Él olió el aroma a limón de su pelo, confirmando sus sospechas de que los criados habían bañado al perro con la fragancia favorita de Bella. El animal fue saltando a los pies de la cama, y con un profundo gruñido empezó a roer los dedos de Edward a través del edredón. Edward le enseñó los dientes gruñéndole también.
—¿Cómo le gustaría llamarlo? —preguntó Bella.
—De ninguna manera que se pueda repetir delante de una dama —dijo intentando sacar el dedo gordo de la boca del perro.
—Es muy tenaz —observó ella mientras el perro bajaba al suelo. Al sentir que el edredón se iba con él, Edward lo agarró desesperadamente. Unos centímetros más y la señorita Dwyer descubriría el efecto que el sueño y su suave canturreo habían tenido en él.
—Es bastante testarudo e intratable —reconoció Edward—. Es tan terco que es imposible complacerle o razonar con él. Siempre se sale con la suya aunque tenga que pasar por encima de los deseos y las necesidades de los demás. Yo creo que debería llamarle… —los labios de Edward se curvaron en una sonrisa mientras disfrutaba con su silencio expectante—, Bells.


En los días que siguieron Edward tendría ocasión de llamar al perro de todo excepto por su nombre. En vez de trotar delante de él para detectar obstáculos y peligros potenciales, a la infernal criatura le encantaba saltar a su alrededor, andar entre sus piernas y tirarle el bastón. Si hubiera tenido algún motivo más allá de la exasperación perpetua, habría sospechado que su enfermera intentaba planear una caída mortal.

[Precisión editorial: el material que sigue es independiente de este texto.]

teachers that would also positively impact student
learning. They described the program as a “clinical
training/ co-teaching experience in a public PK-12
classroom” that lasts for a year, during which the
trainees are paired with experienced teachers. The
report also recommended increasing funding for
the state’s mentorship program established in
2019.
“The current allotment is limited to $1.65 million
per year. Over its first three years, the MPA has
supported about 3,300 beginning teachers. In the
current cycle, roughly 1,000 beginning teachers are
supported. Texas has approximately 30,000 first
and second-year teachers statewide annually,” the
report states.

Al menos nadie podía acusarla de exagerar. El perro le acompañaba siempre. No importaba dónde fuera Edward, le seguía su ansioso jadeo y el ruido constante de sus pequeñas uñas en el parqué y los suelos de mármol. Los criados ya no tenían que preocuparse por barrer el comedor cuando Edward comía. Bells se sentaba justo debajo de la silla de su amo y cogía los trocitos de comida que se caían antes de que pudieran llegar al suelo. Cuando Edward iba a apoyar la cabeza en su almohada por la noche, la encontraba ya ocupada por una cálida bola de pelo.
Si el perro no estaba jadeando en su cuello estaba roncando en su oreja. Cuando Edward no podía soportar más su ruidosa respiración, cogía el edredón de la cama y se iba a dormir a la sala de estar.

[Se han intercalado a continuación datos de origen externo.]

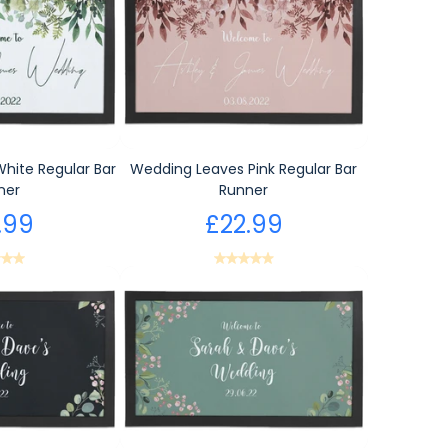
hite Regular Bar
Wedding Leaves Pink Regular Bar
ner
Runner
.99
£22.99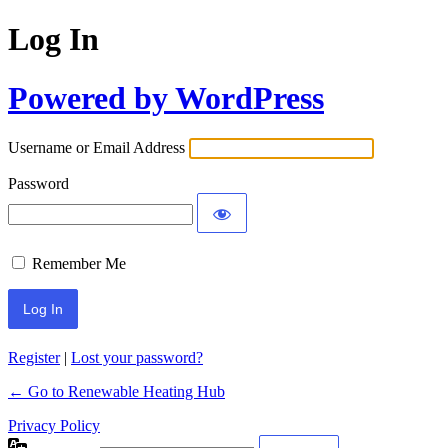
Log In
Powered by WordPress
Username or Email Address
Password
Remember Me
Register
|
Lost your password?
← Go to Renewable Heating Hub
Privacy Policy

Al despertarse una mañana descubrió que el perro había desaparecido. Desgraciadamente, también había desaparecido una de sus mejores botas.

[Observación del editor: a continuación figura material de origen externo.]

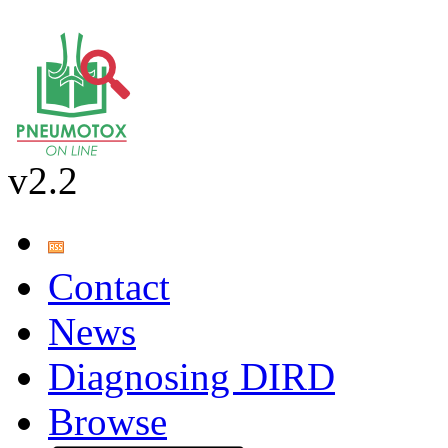
v2.2
Contact
News
Diagnosing DIRD
Browse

Edward bajó las escaleras utilizando el bastón para recorrer cada tramo. La verdad era que se sentía muy orgulloso de los progresos que estaba haciendo con él, y estaba deseando demostrar su maestría a Bella. Pero el elegante bastón no hizo nada para evitar que pisara un charco caliente al pie de las escaleras.
Levantó el pie cubierto por un calcetín intentando asimilar lo que acababa de ocurrirle en más de un sentido. Y echando la cabeza hacia atrás gritó «¡Bells!» con todas sus fuerzas.
Tanto el perro como su enfermera respondieron a su llamada. El perro correteó a su alrededor tres veces, y luego se desplomó sobre su pie seco mientras Bella exclamaba:
—¡Dios mío! ¡No sabe cuánto lo siento! Se suponía que Brady iba a sacarle esta mañana a dar un paseo por el jardín. ¿O era Collin?
Apartando al perro de su pie, Edward avanzó hacia el sonido de su voz con el calcetín chapoteando a cada paso.
—Como si viene el arzobispo de Londres a ocuparse de él. No le quiero aquí ni un minuto más. ¡Sobre todo debajo de mis pies! —Apuntó con un dedo hacia lo que esperaba que fuera la puerta, aunque temía que fuese la columna del vestíbulo—. ¡Le quiero fuera de mi casa!
—Oh, vamos. En realidad no es culpa suya. Ya sabe que no debería andar por ahí con calcetines.
—Podría haberme puesto las botas que Marks me había preparado —explicó con una paciencia exagerada—, si hubiera podido encontrar las dos. Pero cuando me desperté la derecha había desaparecido misteriosamente.
Entonces dijo una voz masculina que venía de la puerta:
—¡No se lo van a creer! ¡Miren lo que acaba de encontrar el jardinero!